By Carrie Kirby
China's 46 million Internet users are unable to access popular search engine Google, and most believe that the Chinese government is blocking the site as part of a crackdown on the Internet in preparation for a politically sensitive Communist Party congress in November.
Mountain View's Google is "working with Chinese authorities" to resolve the issue, spokeswoman Cindy McCaffrey said Tuesday.
Google became aware of the problem when users in China reported over the weekend that they couldn't access the Web site.
She did not say whether Chinese officials were purposely blocking the site.
"We're not giving out a lot of information at this point," she said.
Chinese officials have not officially taken responsibility for cutting off access to Google; spokesmen for several government divisions told news agency Agence France Press they knew nothing about it.
But President Jiang Zemin has called for measures to ensure a controversy- free atmosphere for the upcoming party congress.

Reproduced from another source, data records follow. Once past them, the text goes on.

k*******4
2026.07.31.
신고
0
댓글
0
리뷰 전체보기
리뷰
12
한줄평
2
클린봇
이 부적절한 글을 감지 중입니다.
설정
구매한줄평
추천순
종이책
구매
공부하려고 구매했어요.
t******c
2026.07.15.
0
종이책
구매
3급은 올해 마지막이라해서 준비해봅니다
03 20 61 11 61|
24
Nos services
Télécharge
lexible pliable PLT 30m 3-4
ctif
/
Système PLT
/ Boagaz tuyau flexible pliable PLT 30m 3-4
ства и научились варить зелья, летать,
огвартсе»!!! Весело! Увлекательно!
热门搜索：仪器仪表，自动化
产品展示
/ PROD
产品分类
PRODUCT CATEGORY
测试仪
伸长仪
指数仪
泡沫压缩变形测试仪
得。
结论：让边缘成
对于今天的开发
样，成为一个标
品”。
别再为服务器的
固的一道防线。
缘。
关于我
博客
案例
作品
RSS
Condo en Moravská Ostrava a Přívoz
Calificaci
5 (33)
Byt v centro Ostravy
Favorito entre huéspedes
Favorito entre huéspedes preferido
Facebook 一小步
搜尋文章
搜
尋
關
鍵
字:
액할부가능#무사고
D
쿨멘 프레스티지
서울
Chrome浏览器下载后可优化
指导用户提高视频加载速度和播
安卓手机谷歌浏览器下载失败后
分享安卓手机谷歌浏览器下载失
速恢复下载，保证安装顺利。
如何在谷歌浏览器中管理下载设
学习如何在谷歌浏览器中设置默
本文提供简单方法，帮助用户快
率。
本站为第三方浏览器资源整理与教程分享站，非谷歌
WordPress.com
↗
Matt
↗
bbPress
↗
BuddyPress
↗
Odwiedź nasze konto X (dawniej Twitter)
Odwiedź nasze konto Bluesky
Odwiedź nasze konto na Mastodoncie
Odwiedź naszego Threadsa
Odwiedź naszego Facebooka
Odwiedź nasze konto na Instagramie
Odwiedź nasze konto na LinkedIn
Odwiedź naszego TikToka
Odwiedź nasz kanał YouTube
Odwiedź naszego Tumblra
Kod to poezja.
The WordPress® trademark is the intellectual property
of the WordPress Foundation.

And, over the past year, the government has been exercising more and more power over the Internet. For instance, authorities have compelled Web portals, including the Chinese version of Yahoo, to filter out material the government considers bad while closing thousands of Internet cafes.
Chinese Internet users are howling in protest at the loss of one of the best ways to find information otherwise not available to them, said Xiao Qiang, executive director of the nonprofit group Human Rights in China, based in New York and Hong Kong.
"They had a huge reaction from Chinese Internet users. In e-mail, chat rooms and on bulletin boards, thousands of messages are protesting it," he said.
Chinese officials routinely block many foreign news sites, including The Chronicle's site, www.sfgate.com, and CNN. But this is the first time China has blocked a site with such broad appeal as a search engine, Xiao said.
Internet users in China can sometimes get around blocks by using proxy servers -- which are other sites hosting copies of the original site.
The apparent move to block Google, which is very popular in China, shows that officials are taking the Internet crackdown to a new level, Xiao said.
A Chinese social journal called "China," which goes by e-mail to 30,000 subscribers, has also been banned, Xiao said.
It's typical for Chinese officials to prepare for important events, including government meetings and visits from foreign heads of state, by tightening control over practically everything. That means watching newspaper content more carefully, detaining dissidents, and even removing people from Beijing who don't have official license to live in the city, Xiao said.
Since the violent suppression of protesters in Tiananmen Square in 1989, political dissent in China is limited to groups outside the country and a few individuals in China, who are regularly punished. But the crackdown on the Internet is spurring a new group of people to speak up, Xiao said: professionals who were otherwise unlikely to be interested in politics.
Google's disappearance may lead many to speak out, he said.
"People have developed this dependence on (Google), and now it's being taken away by the government for obvious political reasons," he said.